# GIVEN PASSAGE
An epidemiologist can use this and their standard epidemiological tool to have a preliminary snapshot of the cultural practices, which may have a negative or positive impact on the outbreak control. The perception and cultural practices for the same symptoms or illnesses will be diverse in different countries. If we trained some of our epidemiologists with these basic tools, we might address some barriers for controlling disease outbreaks due to cultural practices. This is not the purpose of making epidemiologist an expert in medical anthropology. This tool doesn’t replace the standard anthropological tools. A trained medical anthropologist should carry out detail evaluation to generalize.

This can help epidemiologists in developing control programs and evidence to seek medical anthropologist assistance if required. This tool is field-tested, and it takes around 15-30 minutes to get information from an informant, and if it is in the group, it takes about 1 hour at the maximum. Within this time frame, we can collect some additional information, which can help epidemiologists.

Sample questionnaires:

A. What is community perception of sickness and response to the followings?

Symptoms Community Perception Where they go first (who treat them first) In how many days How are they treated? When they visit the health facility
Fever* Due to bad or sorcery Witchcraft 2 days The body is painted with some kind of anointing substances and asked to do them* If not cured (number of days)
Diarrhoea
Vomiting
Bleeding (mouth)
Bleeding (per rectum)
Bleeding (skin) rashes
Flu-like illnesses Due to the insertion of bad air in the body Traditional healers 3 days Traditional healers ask  them to stay in a separate room but not well ventilated
Add other symptoms relevant to the outbreak.

Example 1 (Fever): The treatment of fever by anointing needs an additional person, and it put that person of getting infection too.

Example 2 (Flu-like illnesses): Ask to stay in a separate room might be a good practice, but the room ventilation is not adequate.

(Dataset records)
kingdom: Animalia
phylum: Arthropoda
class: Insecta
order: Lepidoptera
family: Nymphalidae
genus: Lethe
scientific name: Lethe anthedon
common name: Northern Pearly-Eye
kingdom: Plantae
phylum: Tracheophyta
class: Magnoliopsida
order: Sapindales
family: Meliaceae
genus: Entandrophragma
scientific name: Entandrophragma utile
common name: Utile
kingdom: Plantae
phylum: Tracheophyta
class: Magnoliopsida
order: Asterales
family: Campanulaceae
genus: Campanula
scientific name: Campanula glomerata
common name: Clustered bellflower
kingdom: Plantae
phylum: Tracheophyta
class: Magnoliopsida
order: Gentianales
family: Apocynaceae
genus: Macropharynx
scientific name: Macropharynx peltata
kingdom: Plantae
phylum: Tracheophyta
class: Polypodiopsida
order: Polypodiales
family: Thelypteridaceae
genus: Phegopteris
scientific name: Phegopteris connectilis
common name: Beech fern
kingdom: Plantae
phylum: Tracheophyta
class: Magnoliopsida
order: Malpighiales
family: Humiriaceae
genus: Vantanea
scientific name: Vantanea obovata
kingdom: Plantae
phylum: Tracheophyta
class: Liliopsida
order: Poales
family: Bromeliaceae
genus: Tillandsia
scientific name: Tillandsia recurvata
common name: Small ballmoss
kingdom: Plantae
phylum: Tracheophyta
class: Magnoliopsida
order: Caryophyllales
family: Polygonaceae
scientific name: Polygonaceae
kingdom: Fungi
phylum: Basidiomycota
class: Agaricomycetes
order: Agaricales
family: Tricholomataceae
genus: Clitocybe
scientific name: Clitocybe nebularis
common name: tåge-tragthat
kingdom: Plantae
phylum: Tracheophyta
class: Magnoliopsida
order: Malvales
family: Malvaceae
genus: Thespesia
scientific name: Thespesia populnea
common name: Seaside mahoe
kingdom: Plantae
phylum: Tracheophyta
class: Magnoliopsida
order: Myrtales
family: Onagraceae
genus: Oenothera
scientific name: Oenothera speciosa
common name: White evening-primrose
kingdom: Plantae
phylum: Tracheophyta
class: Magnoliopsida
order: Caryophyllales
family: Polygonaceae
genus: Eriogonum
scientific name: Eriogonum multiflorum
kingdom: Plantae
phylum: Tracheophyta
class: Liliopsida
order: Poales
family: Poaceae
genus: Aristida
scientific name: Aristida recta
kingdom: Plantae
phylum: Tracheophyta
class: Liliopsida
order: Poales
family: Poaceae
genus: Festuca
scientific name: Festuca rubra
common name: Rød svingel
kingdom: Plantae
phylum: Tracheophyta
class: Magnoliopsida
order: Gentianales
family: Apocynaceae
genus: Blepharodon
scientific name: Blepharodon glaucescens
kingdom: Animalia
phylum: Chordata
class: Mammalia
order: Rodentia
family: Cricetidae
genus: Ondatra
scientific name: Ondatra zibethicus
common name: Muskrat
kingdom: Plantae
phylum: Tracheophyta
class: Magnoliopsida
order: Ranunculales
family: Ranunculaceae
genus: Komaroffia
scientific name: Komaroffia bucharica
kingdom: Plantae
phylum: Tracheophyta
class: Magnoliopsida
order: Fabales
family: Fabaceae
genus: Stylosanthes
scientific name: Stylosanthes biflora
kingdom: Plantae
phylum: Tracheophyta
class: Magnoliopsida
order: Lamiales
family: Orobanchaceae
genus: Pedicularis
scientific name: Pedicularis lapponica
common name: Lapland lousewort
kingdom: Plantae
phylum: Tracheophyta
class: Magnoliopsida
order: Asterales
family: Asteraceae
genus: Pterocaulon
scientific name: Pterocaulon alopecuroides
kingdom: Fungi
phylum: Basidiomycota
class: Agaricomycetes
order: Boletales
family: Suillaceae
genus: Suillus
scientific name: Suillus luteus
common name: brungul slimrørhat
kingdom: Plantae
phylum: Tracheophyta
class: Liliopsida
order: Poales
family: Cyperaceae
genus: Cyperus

# PROBLEM DESCRIPTION
Answer these questions from the text on cultural practices in outbreak control:
(a) How long does the tool take to get information from a single informant?
(b) In the sample table, who treats flu-like illnesses first?
(c) According to Example 2, what is inadequate about the separate room?

# WRITTEN REPLY
(a) Around 15–30 minutes.
(b) Traditional healers.
(c) The room ventilation.